Friday, July 26, 2019
One Species or Two? The Grebes of the Sacramento National Wildlife Refuge
One of these is not like the others. Can you tell which one is which?
The concept of a species has apparently always been a problem in biology. The definition I was taught, the idea that a species is a group of organisms that can produce viable offspring, is a real problem in my own field of geology and paleontology. How can we know if a species was capable of successfully reproducing from fossil evidence? We depend on the morphology a great deal, but it often produces problems. Consider what future paleontologists will think about fossils of all the dog breeds in existence...would a Chihuahua be considered the same species as a German Shepherd? There are debates about whether the large number of species of ceratopsian dinosaurs might actually be growth stages of a single species.
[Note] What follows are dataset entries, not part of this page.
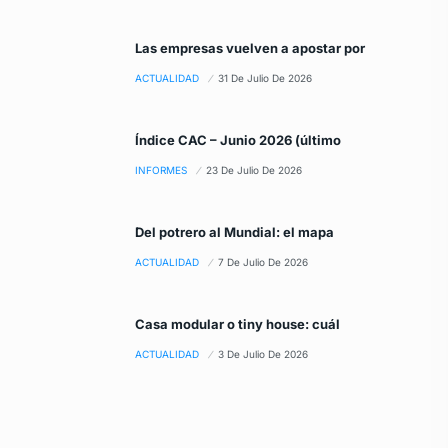
Las empresas vuelven a apostar por
ACTUALIDAD
31 De Julio De 2026
Índice CAC – Junio 2026 (último
INFORMES
23 De Julio De 2026
Del potrero al Mundial: el mapa
ACTUALIDAD
7 De Julio De 2026
Casa modular o tiny house: cuál
ACTUALIDAD
3 De Julio De 2026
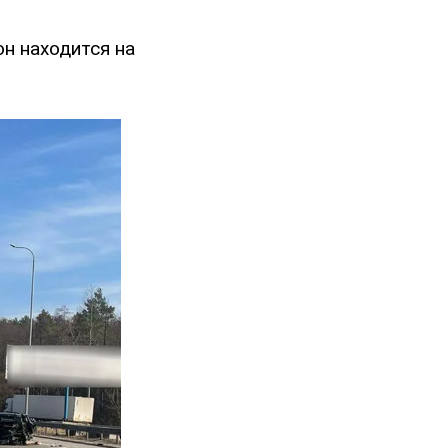
он находится на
As we learn more, the idea of boundaries between species becomes even more uncertain. There are some species that are more closely related than others, and hybridization is a common phenomenon. Such hybrids may be a powerful driver of evolutionary change. Which brings us to these unique birds in the pictures today. They include a single picture of some Clark's Grebes (Aechmophorus clarkii), and some Western Grebes (Aechmophorus occidentalis). We saw them in the ponds of the Sacramento National Wildlife Refuge near Willows, California, on the first day of our recent journey through British Columbia and northern Washington state. What criteria did you use to distinguish between the two?
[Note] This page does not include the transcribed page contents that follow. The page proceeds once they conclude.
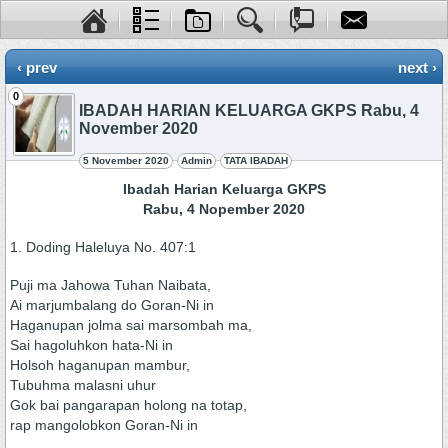
‹ prev
next ›
0
IBADAH HARIAN KELUARGA GKPS Rabu, 4
November 2020
5 November 2020
Admin
TATA IBADAH
Ibadah Harian Keluarga GKPS
Rabu, 4 Nopember 2020
1. Doding Haleluya No. 407:1
Puji ma Jahowa Tuhan Naibata,
Ai marjumbalang do Goran-Ni in
Haganupan jolma sai marsombah ma,
Sai hagoluhkon hata-Ni in
Holsoh haganupan mambur,
Tubuhma malasni uhur
Gok bai pangarapan holong na totap,
rap mangolobkon Goran-Ni in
Biologists considered them to be the same species until 1985, when they split them because they didn't tend to interbreed, had different calls, occupied slightly different niches in their wetlands environments, and on major differences in their DNA sequences. The Western Grebes are more numerous (~110,000 vs ~11,000), but both are threatened by loss of their wetland environments. The most visible differences are the eyes, which are surrounded by black in the Western Grebe and white in the Clark's Grebe. The beak of the Clark's Grebe is brighter yellow while the Western's is more olive in color.
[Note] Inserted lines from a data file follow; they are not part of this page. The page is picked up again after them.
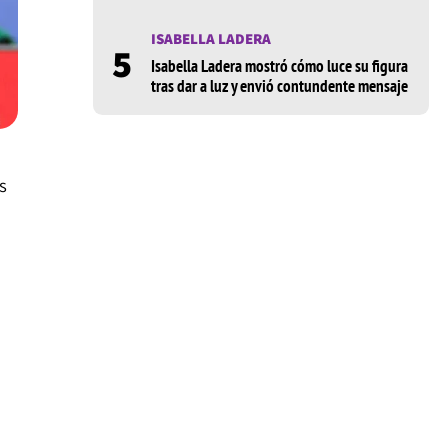
ISABELLA LADERA
5
Isabella Ladera mostró cómo luce su figura
tras dar a luz y envió contundente mensaje
s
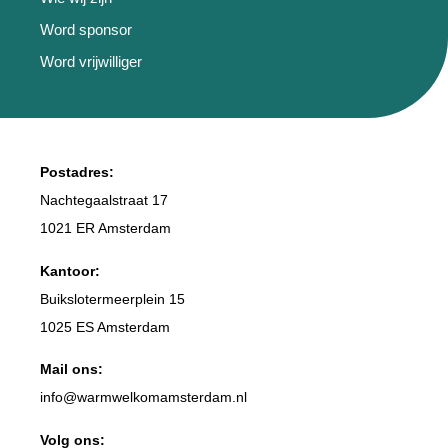
Word sponsor
Word vrijwilliger
Postadres:
Nachtegaalstraat 17
1021 ER Amsterdam
Kantoor:
Buikslotermeerplein 15
1025 ES Amsterdam
Mail ons:
info
@warmwelkomamsterdam.nl
Volg ons:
The Sacramento National Wildlife Refuge is one of our favorite birding spots. It has spectacular seasons in fall and winter when the migrant ducks, geese, and cranes arrive from the Arctic. The birds gather in flocks 10,000 strong, and few sights are as memorable as seeing all of the Snow or Ross's Geese taking off at once. Summer is much quieter, but is a good time to view the year-round species and the raptors. I noted 26 different species on our late June visit.